_Work to complete_: Among the records below, find the lines containing "linejoin" and state only how many there are.

------ Dataset extract

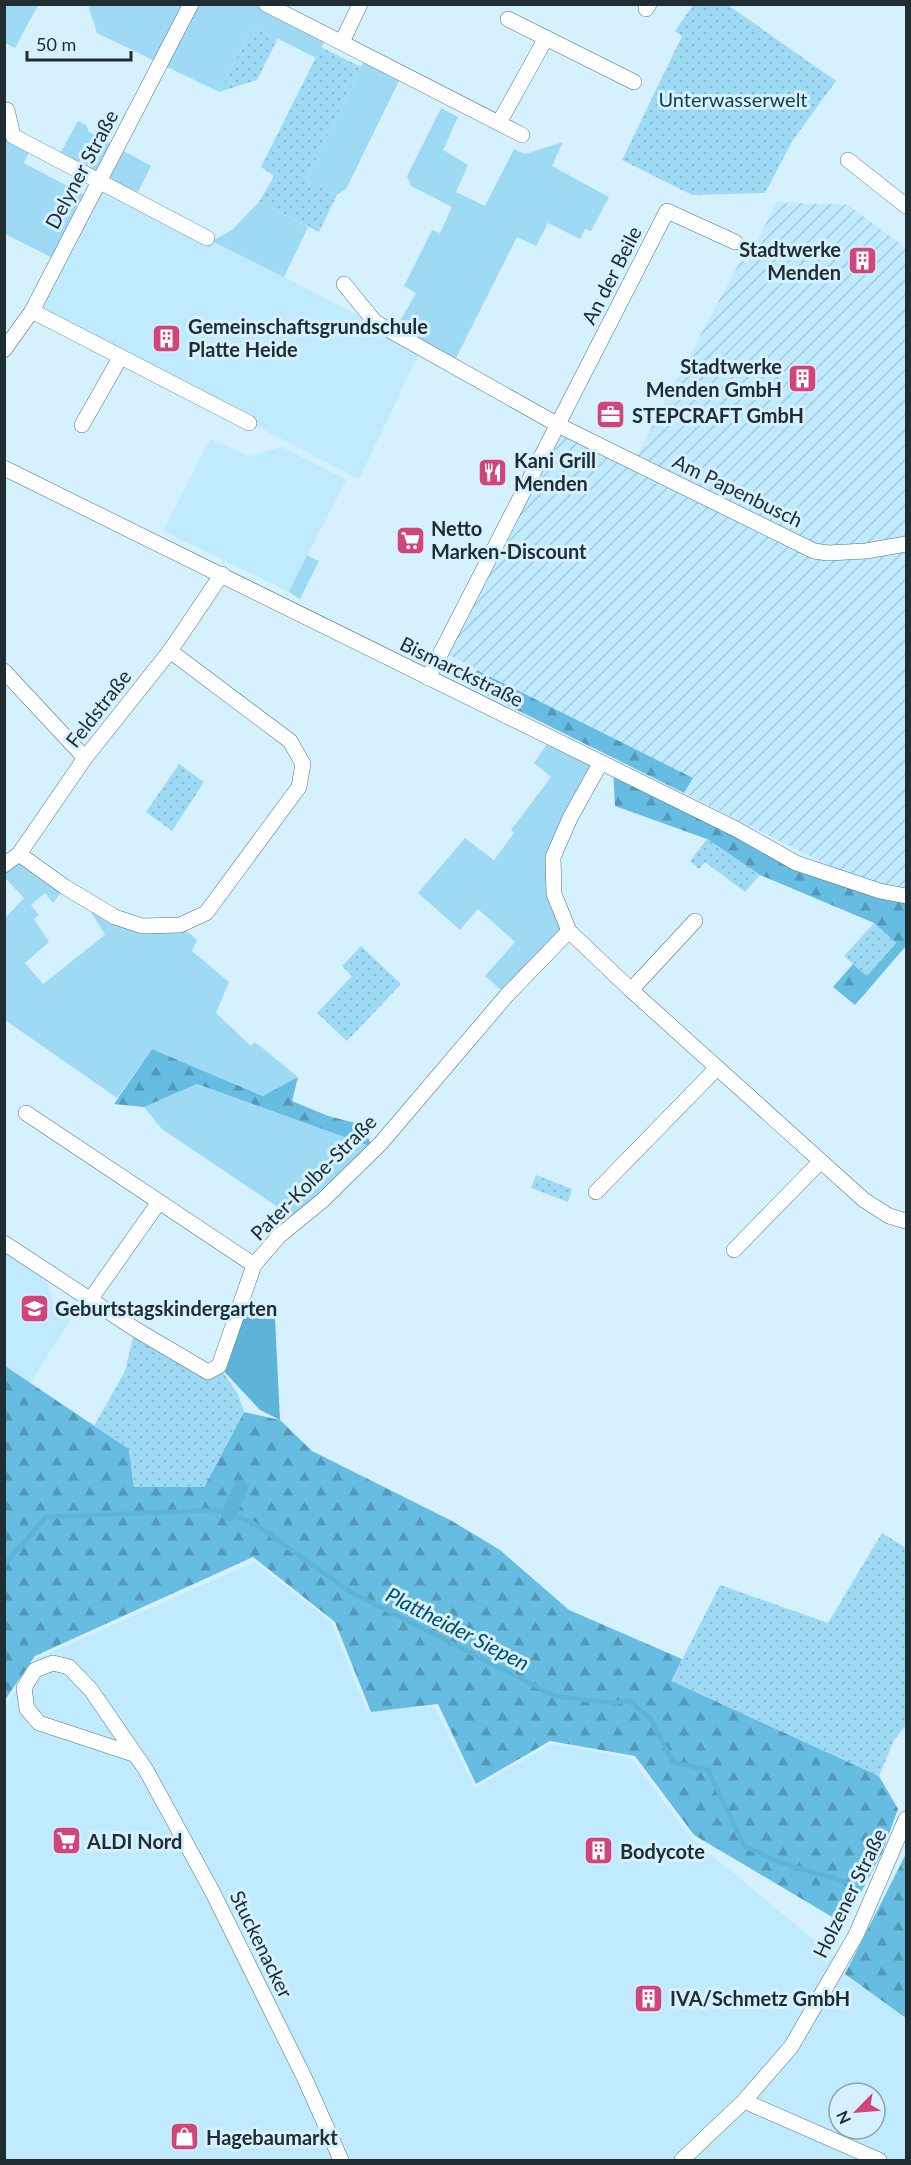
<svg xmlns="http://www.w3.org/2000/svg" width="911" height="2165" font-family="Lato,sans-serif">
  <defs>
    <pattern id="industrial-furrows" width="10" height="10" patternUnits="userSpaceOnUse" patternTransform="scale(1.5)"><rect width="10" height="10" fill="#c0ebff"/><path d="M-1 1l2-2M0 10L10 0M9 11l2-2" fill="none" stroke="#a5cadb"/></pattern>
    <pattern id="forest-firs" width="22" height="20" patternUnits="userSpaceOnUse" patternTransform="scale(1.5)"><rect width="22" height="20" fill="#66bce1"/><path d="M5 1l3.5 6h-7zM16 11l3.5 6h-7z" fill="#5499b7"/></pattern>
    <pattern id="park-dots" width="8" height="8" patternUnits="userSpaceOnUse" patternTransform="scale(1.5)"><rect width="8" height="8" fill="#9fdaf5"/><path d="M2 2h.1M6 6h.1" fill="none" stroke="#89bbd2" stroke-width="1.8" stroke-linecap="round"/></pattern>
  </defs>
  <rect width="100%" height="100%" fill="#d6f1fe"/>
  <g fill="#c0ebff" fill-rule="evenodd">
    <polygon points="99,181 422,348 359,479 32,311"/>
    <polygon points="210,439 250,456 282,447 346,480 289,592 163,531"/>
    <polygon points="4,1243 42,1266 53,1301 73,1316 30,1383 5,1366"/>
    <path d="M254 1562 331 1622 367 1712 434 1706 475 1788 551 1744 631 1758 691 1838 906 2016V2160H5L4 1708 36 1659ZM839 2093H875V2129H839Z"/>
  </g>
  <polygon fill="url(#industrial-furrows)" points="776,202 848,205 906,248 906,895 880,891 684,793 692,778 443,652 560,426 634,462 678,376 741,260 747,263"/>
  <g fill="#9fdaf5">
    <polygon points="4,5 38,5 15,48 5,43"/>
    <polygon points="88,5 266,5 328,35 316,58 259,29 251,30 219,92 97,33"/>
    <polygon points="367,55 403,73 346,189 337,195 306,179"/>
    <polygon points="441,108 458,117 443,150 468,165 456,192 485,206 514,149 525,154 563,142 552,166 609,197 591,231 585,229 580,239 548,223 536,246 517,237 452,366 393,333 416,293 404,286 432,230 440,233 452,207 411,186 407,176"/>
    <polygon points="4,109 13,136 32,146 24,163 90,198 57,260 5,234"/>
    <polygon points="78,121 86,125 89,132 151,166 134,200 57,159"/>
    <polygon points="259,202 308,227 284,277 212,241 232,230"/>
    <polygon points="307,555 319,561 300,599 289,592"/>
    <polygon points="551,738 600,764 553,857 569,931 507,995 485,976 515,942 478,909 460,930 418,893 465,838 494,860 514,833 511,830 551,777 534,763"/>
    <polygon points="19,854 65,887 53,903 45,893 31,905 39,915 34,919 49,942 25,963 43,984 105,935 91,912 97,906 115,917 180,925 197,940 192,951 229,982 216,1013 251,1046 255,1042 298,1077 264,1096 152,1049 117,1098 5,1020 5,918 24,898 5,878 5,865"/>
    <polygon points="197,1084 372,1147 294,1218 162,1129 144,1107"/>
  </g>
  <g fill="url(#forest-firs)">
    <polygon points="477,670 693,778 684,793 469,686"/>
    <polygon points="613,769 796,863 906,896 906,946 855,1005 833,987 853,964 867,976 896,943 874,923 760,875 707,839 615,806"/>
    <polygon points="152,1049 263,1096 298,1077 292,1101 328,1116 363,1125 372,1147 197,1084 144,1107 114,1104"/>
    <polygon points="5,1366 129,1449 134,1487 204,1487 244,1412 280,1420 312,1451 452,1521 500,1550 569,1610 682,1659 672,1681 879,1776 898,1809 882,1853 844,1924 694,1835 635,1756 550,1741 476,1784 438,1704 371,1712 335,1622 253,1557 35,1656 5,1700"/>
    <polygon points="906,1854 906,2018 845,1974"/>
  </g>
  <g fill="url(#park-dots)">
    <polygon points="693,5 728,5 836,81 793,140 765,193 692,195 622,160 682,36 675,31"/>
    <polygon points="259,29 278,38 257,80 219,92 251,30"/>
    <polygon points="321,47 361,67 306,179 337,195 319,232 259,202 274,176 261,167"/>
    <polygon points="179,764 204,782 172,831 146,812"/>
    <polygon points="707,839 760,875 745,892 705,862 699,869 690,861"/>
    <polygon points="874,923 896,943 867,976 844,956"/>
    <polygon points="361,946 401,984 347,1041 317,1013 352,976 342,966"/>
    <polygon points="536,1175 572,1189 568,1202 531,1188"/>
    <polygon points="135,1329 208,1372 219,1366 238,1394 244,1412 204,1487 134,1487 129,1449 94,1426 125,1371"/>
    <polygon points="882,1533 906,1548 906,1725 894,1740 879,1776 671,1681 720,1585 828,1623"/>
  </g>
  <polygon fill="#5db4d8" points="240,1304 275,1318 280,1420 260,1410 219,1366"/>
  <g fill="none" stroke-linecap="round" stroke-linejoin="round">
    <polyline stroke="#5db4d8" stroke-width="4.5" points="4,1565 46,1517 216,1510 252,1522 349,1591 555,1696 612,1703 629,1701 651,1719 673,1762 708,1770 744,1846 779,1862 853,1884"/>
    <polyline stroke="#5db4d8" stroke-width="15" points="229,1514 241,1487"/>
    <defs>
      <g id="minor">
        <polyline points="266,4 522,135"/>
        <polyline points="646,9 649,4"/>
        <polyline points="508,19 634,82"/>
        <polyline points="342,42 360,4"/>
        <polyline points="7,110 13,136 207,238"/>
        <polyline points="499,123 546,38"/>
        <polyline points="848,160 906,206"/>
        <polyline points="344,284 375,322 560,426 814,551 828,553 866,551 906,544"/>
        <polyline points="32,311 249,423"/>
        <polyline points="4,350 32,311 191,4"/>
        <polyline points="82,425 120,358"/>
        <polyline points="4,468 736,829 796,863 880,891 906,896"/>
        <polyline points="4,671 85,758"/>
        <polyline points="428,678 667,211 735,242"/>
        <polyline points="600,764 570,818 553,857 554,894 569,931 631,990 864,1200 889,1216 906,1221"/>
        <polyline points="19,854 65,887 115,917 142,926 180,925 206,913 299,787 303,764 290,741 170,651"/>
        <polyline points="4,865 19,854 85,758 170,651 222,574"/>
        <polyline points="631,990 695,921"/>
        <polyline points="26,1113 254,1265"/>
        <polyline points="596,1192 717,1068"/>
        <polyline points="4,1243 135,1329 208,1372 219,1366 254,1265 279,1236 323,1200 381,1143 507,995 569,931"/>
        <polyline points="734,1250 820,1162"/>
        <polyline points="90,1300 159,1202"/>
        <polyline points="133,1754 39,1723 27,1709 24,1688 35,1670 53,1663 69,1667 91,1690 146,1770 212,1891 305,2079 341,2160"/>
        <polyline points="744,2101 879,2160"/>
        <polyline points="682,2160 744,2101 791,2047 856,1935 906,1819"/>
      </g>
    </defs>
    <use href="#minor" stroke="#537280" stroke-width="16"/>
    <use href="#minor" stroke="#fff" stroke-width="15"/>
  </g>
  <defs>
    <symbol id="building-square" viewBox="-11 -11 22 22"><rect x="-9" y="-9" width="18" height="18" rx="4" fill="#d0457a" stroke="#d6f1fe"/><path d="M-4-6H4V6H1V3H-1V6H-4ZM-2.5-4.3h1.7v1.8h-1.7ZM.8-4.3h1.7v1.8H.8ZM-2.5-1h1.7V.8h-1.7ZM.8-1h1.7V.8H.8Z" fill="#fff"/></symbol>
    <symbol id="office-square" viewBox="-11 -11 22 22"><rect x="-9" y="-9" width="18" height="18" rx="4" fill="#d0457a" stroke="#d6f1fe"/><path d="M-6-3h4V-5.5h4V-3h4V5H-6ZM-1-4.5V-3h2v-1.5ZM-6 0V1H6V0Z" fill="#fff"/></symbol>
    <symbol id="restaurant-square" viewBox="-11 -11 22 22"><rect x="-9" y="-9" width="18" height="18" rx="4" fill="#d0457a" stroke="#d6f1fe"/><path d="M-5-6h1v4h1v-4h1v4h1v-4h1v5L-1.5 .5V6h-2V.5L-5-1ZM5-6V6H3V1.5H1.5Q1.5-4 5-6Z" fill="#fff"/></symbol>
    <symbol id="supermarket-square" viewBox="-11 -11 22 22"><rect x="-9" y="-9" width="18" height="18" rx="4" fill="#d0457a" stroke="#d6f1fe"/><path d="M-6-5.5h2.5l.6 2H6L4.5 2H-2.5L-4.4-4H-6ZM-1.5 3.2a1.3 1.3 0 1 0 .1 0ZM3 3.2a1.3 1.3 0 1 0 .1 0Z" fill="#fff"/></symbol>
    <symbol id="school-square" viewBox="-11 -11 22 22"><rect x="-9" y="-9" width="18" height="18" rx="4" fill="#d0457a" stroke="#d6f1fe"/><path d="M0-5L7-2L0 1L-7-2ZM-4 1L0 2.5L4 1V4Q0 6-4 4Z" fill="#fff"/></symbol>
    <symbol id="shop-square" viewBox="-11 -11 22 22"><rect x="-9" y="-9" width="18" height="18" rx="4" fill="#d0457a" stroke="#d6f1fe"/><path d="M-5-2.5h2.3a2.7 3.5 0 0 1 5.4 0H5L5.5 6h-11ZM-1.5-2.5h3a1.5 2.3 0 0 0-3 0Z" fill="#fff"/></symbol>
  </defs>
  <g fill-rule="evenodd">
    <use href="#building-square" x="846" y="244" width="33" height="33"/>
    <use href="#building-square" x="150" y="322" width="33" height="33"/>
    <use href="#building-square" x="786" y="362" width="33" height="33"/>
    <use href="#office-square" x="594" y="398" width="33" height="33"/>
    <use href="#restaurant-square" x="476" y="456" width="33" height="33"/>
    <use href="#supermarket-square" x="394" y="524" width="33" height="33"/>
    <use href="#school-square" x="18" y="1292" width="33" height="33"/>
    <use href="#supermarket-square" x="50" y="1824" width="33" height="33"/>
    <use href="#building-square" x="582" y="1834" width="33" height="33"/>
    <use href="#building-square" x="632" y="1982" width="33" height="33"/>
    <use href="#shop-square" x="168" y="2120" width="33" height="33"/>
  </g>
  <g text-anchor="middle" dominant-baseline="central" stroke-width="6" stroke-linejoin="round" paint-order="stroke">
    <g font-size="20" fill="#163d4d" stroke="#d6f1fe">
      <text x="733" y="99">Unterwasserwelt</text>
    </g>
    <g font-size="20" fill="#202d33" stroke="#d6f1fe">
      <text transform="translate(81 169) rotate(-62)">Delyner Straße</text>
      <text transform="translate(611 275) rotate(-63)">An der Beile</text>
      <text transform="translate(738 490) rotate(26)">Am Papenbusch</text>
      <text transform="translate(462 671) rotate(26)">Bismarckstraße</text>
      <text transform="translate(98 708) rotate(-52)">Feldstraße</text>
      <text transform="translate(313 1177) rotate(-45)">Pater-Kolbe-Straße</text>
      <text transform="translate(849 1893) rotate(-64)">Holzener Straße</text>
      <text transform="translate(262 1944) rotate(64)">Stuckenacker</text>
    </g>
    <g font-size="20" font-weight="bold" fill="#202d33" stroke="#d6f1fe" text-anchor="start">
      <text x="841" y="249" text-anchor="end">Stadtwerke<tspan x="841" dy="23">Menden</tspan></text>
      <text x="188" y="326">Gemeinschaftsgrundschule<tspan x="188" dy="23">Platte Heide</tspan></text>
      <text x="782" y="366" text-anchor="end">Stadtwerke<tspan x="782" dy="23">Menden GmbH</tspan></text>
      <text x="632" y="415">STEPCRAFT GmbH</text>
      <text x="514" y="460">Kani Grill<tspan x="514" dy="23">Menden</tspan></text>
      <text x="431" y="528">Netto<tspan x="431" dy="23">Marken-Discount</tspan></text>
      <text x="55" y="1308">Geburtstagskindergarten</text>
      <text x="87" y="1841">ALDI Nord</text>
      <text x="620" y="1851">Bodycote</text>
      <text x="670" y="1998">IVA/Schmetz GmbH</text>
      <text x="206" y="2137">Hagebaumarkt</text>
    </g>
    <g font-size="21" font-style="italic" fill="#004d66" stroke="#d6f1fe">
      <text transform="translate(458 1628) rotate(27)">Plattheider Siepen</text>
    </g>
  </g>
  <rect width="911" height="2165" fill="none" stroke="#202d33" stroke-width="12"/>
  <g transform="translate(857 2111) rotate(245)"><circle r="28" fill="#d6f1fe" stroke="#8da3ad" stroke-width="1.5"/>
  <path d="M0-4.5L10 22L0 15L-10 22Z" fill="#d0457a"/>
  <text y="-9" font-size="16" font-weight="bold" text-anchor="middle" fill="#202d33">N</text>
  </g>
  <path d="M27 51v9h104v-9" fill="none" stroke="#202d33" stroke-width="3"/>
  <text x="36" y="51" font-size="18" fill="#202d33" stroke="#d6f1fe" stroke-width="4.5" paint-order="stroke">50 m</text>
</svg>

------------

_Result_: 2